Data excerpts
# # # # # # #

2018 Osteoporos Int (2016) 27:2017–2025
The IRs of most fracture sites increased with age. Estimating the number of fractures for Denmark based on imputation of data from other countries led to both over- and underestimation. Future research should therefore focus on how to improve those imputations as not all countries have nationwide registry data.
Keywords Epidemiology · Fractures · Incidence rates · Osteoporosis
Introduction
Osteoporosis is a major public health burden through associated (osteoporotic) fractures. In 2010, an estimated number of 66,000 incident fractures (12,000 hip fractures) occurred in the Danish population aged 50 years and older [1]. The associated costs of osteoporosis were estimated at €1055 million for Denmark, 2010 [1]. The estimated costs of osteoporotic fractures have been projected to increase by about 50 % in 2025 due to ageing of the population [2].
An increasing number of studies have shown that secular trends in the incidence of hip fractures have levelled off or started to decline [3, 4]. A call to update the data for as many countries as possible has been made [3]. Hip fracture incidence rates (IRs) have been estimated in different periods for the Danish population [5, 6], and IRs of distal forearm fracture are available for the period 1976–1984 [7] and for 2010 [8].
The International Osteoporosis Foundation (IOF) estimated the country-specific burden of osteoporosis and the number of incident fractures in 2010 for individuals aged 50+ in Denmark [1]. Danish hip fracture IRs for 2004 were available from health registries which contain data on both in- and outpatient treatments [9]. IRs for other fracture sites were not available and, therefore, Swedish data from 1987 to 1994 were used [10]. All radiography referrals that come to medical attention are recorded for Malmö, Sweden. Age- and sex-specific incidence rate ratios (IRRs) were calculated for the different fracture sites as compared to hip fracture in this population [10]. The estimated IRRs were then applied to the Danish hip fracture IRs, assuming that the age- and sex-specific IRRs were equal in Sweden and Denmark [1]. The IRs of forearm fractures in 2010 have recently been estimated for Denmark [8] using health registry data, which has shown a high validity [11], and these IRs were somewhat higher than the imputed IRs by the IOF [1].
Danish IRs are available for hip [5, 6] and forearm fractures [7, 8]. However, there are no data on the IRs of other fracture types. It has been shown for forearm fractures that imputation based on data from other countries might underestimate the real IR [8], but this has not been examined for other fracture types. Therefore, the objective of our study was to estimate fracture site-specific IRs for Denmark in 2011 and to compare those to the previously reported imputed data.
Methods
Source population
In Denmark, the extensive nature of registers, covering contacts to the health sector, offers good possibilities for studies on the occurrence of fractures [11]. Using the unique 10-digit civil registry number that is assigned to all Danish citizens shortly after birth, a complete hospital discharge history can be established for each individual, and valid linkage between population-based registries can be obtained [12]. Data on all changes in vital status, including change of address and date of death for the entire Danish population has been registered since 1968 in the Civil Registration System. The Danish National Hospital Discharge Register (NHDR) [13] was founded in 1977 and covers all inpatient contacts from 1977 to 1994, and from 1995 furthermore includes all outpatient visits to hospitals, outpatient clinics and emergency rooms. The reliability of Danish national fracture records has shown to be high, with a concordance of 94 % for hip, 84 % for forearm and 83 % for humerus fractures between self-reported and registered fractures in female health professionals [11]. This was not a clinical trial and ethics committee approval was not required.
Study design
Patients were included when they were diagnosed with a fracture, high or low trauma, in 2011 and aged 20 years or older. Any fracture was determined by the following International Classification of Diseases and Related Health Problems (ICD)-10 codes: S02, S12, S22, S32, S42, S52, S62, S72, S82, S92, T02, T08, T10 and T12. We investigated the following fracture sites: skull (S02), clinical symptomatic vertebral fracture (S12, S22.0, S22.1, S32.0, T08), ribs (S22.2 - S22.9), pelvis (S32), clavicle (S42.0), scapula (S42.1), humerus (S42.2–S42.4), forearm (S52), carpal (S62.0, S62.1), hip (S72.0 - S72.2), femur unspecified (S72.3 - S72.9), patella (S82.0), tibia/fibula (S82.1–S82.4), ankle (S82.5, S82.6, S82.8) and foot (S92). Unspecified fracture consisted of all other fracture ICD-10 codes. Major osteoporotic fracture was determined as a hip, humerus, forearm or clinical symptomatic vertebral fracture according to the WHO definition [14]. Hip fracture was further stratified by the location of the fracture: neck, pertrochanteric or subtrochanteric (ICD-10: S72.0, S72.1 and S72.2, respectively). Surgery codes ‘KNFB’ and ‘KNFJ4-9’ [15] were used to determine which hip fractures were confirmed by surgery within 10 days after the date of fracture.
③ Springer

# # # # # # #

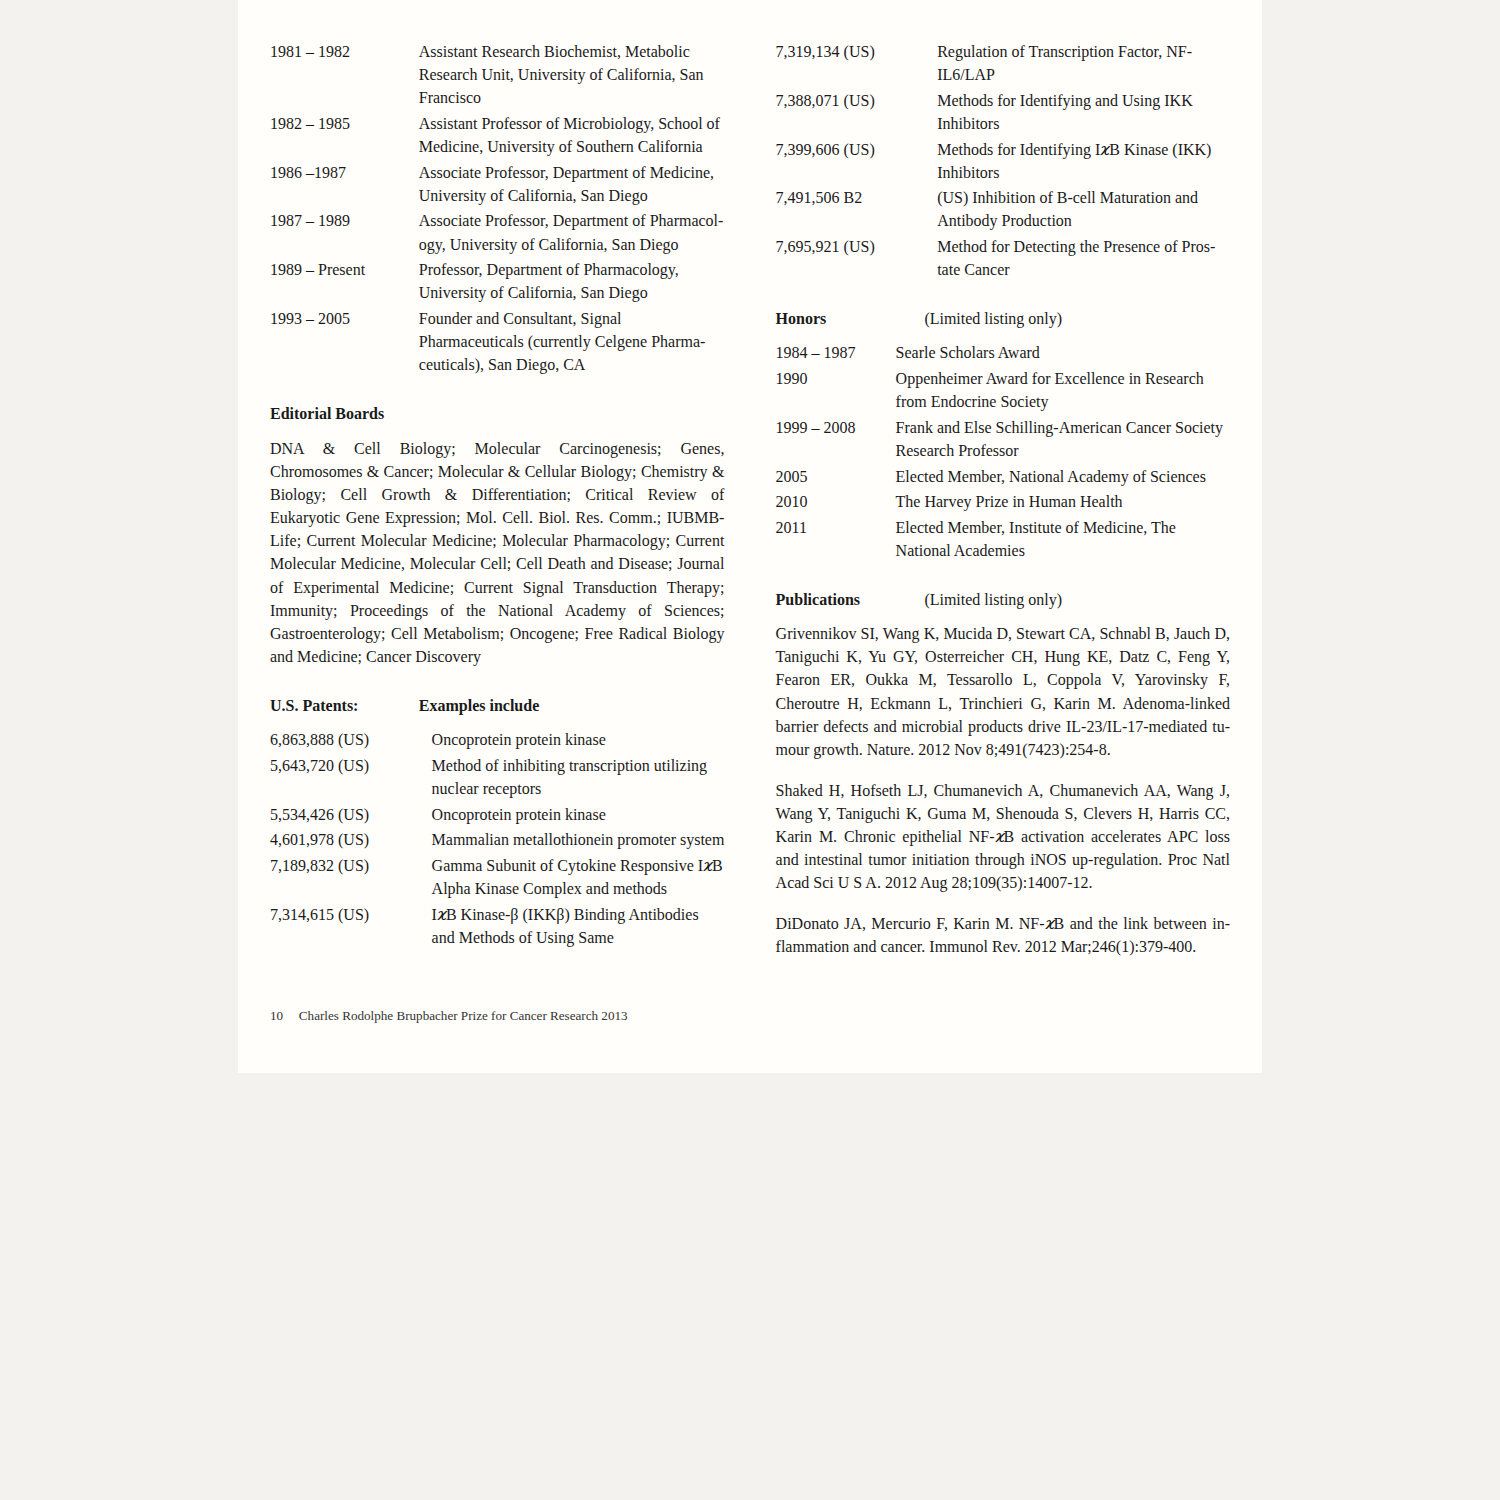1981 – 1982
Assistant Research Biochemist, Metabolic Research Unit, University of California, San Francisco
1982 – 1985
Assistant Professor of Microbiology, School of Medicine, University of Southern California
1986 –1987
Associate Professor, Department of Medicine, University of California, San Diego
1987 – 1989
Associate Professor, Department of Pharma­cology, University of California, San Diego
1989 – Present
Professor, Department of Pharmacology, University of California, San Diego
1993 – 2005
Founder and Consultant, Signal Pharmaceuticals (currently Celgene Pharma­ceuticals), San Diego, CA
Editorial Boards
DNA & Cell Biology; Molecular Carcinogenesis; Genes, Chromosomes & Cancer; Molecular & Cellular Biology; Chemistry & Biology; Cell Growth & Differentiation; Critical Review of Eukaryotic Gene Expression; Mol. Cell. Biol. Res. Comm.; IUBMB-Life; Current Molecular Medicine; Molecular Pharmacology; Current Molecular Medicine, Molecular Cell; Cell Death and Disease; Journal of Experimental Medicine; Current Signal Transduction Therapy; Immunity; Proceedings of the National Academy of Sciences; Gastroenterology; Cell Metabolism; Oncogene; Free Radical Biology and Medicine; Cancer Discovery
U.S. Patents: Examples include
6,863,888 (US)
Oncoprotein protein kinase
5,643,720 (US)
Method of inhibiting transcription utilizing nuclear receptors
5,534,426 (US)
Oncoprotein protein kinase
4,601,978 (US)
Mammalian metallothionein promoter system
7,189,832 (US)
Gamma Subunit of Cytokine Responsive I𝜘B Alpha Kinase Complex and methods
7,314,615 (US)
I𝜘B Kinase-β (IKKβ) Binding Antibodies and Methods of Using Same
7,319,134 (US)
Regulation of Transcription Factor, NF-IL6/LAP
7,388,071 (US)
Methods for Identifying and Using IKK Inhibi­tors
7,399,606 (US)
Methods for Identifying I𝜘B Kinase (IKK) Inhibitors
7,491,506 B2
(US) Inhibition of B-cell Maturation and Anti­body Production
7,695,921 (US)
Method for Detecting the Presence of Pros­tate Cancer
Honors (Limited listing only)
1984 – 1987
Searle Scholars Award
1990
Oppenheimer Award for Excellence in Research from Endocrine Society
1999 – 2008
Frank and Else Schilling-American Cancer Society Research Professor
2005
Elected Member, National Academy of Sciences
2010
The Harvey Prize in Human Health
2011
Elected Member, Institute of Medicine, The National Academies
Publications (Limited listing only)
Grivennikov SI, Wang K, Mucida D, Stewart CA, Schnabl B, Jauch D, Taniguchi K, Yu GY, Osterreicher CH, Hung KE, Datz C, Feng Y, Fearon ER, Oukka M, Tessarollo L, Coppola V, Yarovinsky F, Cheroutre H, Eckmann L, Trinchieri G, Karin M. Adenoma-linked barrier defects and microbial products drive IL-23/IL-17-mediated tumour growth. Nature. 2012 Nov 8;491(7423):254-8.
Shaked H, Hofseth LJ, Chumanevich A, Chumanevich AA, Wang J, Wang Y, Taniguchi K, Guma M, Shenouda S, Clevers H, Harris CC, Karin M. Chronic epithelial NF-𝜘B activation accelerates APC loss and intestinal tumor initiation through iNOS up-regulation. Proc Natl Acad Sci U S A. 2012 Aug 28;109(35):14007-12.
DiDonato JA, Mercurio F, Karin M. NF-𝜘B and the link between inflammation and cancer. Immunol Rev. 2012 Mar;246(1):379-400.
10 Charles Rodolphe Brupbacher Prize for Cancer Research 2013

# # # # # # #

How many lines above contain the word "listing"? Answer with the number alone.

• Exercise answer
2